Android fans have been clamoring for Nokia to release an Android phone for years, but when they finally do, it’s not the one anyone was begging for.
One of the big acquisitions of last year was the purchase of Nokia by Microsoft. Nokia had been a long time partner for Microsoft and produced–what most people would consider–the best Windows Phone devices.
Nokia’s reputation for quality smartphone handsets extends far beyobnd just Windows Phone users, though, as many Android enthusiasts have long since been drooling over Nokia phones wishing they would be available with their own choice operating system instead of exclusively Windows Phone.

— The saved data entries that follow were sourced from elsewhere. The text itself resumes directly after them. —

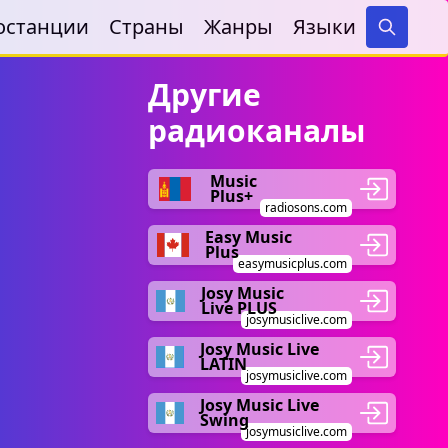
останции
Страны
Жанры
Языки
Search
Другие
радиоканалы
Music
Plus+
radiosons.com
Easy Music
Plus
easymusicplus.com
Josy Music
Live PLUS
josymusiclive.com
Josy Music Live
LATIN
josymusiclive.com
Josy Music Live
Swing
josymusiclive.com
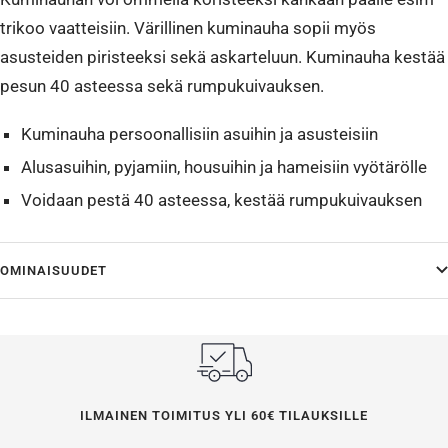
trikoo vaatteisiin. Värillinen kuminauha sopii myös
asusteiden piristeeksi sekä askarteluun. Kuminauha kestää
pesun 40 asteessa sekä rumpukuivauksen.
Kuminauha persoonallisiin asuihin ja asusteisiin
Alusasuihin, pyjamiin, housuihin ja hameisiin vyötärölle
Voidaan pestä 40 asteessa, kestää rumpukuivauksen
OMINAISUUDET
ILMAINEN TOIMITUS YLI 60€ TILAUKSILLE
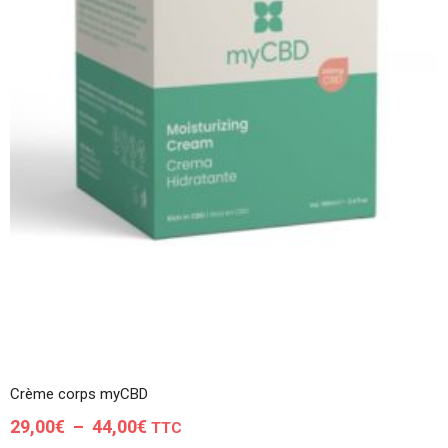
Crème corps myCBD
Plage
29,00
€
–
44,00
€
TTC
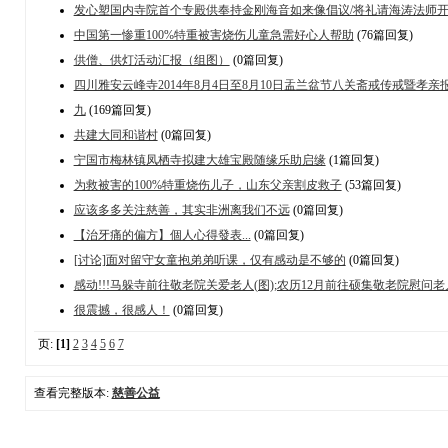
发心塑国内寺院首个专殿供奉持金刚海音如来像倡议/将礼请海涛法师
中国第一惨重100%特重被害烧伤儿童急需好心人帮助
(76篇回复)
供僧、供灯活动汇报（组图）
(0篇回复)
四川雅安云峰寺2014年8月4日至8月10日盂兰盆节八关斋戒传戒暨孝
九
(169篇回复)
共建大同和谐村
(0篇回复)
宁国市梅林镇凤栖寺拟建大雄宝殿随缘乐助启缘
(1篇回复)
为救被害的100%特重烧伤儿子，山东父亲割皮救子
(53篇回复)
应该多多关注慈善，其实非洲离我们不远
(0篇回复)
【治牙痛的偏方】個人心得發表...
(0篇回复)
[讨论]面对留守女童抱弟弟听课，仅有感动是不够的
(0篇回复)
感动!!!马躲寺前往敬老院关爱老人(图);农历12月前往硕集敬老院慰问老
很震撼，很感人！
(0篇回复)
页:
[1]
2
3
4
5
6
7
查看完整版本:
慈善公益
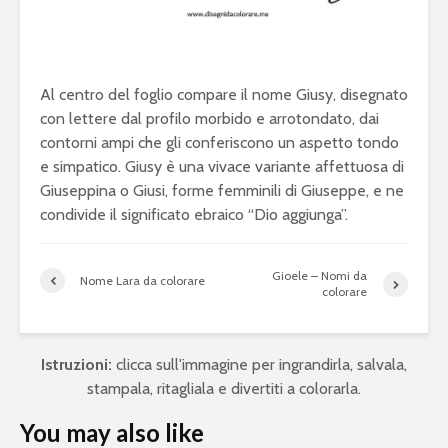
Al centro del foglio compare il nome Giusy, disegnato
con lettere dal profilo morbido e arrotondato, dai
contorni ampi che gli conferiscono un aspetto tondo
e simpatico. Giusy è una vivace variante affettuosa di
Giuseppina o Giusi, forme femminili di Giuseppe, e ne
condivide il significato ebraico “Dio aggiunga”.
Gioele – Nomi da
Nome Lara da colorare
colorare
Istruzioni:
clicca sull'immagine per ingrandirla, salvala,
stampala, ritagliala e divertiti a colorarla.
You may also like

Their patience has paid off. Sort of…
During Mobile World Congress, Nokia finally unvieled three Android phones, the X, the X+, and the XL. All phones are low tier devices running a Windows Phone-esque skin over Android 4.1 JellyBean.
The X, X+, and XL are mostly the same, each having a dual core 1 GHz processor, 512 MB of RAM, 4GB of internal storage, and a 4″ 800 x 480 WVGA display. The cameras aren’t much to speak of at 3MP each. The only variances is that the X+ has 768MB of RAM instead of 512MB and the XL has the RAM upgrade plus an upgrade to a 5MP camera and a 5″ screen (still WVGA). The X, X+, and XL are clearly budget phones intended primarily (exclusively?) for emerging markets with prices of 89 EUR, 99 EUR, and 109 EUR, respectively.

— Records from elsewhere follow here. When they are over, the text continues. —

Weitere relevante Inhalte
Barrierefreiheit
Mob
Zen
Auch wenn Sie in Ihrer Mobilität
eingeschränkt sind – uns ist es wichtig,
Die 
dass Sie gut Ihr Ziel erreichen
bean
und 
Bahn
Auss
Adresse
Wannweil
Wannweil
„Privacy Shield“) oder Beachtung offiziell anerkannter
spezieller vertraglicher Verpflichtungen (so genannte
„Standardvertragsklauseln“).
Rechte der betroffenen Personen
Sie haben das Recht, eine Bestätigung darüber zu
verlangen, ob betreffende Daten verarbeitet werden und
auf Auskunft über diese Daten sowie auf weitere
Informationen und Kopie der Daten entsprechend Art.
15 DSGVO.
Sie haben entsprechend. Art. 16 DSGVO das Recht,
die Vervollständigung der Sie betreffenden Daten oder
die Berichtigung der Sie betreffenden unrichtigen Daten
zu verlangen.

Maybe not what people wanted when they clamored for a Nokia Android Phone. Many may not even consider them Android as they forego any Google Services (including the Google Play Store) as they are well ourside of–and have no intention of meeting–Google’s Services Certification standards.
The phones are still compatible with 75% of Android apps, though, they just need to be submitted and approved through the Nokia Store and the remaining 25% just need to be modified to ensure they don’t tie into any incompatible Google Services (such as cloud services or Google Play Games leaderboards and etc).
This is the type of move we could start seeing with increasing frequency, and is in fact very similar to how Android is supposed to be used in the first place. Obviously, most people are more familliar with the Google Services version of Android, but Amazon does something very similar to what Nokia is doing here with their Amazon Kindle Fire series.
The Nokia X phones are unlikely to make their way to the US and since the Microsoft acquisition is due to complete soon, we are unlikely to get any of the high end Nokia Android devices some people have been dreaming of, but at least this gives those dreamers a glimpse of what could have been.